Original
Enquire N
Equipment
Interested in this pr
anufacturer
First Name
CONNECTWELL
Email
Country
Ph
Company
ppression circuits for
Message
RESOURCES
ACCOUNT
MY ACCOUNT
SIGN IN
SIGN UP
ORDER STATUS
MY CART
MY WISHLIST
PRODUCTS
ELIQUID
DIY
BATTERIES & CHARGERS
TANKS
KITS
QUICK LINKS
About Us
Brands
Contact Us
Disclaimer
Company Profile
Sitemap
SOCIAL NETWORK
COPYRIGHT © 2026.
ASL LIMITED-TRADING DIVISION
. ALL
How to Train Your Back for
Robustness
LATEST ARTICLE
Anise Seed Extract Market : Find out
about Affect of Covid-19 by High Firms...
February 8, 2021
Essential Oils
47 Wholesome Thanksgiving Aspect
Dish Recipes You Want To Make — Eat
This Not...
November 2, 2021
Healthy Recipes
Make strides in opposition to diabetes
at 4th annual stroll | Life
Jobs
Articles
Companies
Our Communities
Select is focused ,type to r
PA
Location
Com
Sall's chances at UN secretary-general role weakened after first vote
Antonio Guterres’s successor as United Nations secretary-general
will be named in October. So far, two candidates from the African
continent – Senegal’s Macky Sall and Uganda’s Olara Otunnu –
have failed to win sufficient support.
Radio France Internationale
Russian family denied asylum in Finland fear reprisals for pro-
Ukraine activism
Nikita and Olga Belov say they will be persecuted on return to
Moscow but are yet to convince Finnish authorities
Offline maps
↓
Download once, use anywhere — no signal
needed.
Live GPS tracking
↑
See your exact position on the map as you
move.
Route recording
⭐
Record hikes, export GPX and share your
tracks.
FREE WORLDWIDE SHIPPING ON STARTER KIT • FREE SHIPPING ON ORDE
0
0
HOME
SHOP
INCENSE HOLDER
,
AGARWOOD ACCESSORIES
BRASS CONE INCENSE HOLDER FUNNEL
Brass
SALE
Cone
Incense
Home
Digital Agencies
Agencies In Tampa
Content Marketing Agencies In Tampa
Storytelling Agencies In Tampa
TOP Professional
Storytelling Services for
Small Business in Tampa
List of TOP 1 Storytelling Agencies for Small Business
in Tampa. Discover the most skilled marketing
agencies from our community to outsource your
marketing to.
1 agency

**PROBLEM DESCRIPTION:** Write out all the records above one more time, exactly.

**ANSWER AREA:**
Original
Enquire N
Equipment
Interested in this pr
anufacturer
First Name
CONNECTWELL
Email
Country
Ph
Company
ppression circuits for
Message
RESOURCES
ACCOUNT
MY ACCOUNT
SIGN IN
SIGN UP
ORDER STATUS
MY CART
MY WISHLIST
PRODUCTS
ELIQUID
DIY
BATTERIES & CHARGERS
TANKS
KITS
QUICK LINKS
About Us
Brands
Contact Us
Disclaimer
Company Profile
Sitemap
SOCIAL NETWORK
COPYRIGHT © 2026.
ASL LIMITED-TRADING DIVISION
. ALL
How to Train Your Back for
Robustness
LATEST ARTICLE
Anise Seed Extract Market : Find out
about Affect of Covid-19 by High Firms...
February 8, 2021
Essential Oils
47 Wholesome Thanksgiving Aspect
Dish Recipes You Want To Make — Eat
This Not...
November 2, 2021
Healthy Recipes
Make strides in opposition to diabetes
at 4th annual stroll | Life
Jobs
Articles
Companies
Our Communities
Select is focused ,type to r
PA
Location
Com
Sall's chances at UN secretary-general role weakened after first vote
Antonio Guterres’s successor as United Nations secretary-general
will be named in October. So far, two candidates from the African
continent – Senegal’s Macky Sall and Uganda’s Olara Otunnu –
have failed to win sufficient support.
Radio France Internationale
Russian family denied asylum in Finland fear reprisals for pro-
Ukraine activism
Nikita and Olga Belov say they will be persecuted on return to
Moscow but are yet to convince Finnish authorities
Offline maps
↓
Download once, use anywhere — no signal
needed.
Live GPS tracking
↑
See your exact position on the map as you
move.
Route recording
⭐
Record hikes, export GPX and share your
tracks.
FREE WORLDWIDE SHIPPING ON STARTER KIT • FREE SHIPPING ON ORDE
0
0
HOME
SHOP
INCENSE HOLDER
,
AGARWOOD ACCESSORIES
BRASS CONE INCENSE HOLDER FUNNEL
Brass
SALE
Cone
Incense
Home
Digital Agencies
Agencies In Tampa
Content Marketing Agencies In Tampa
Storytelling Agencies In Tampa
TOP Professional
Storytelling Services for
Small Business in Tampa
List of TOP 1 Storytelling Agencies for Small Business
in Tampa. Discover the most skilled marketing
agencies from our community to outsource your
marketing to.
1 agency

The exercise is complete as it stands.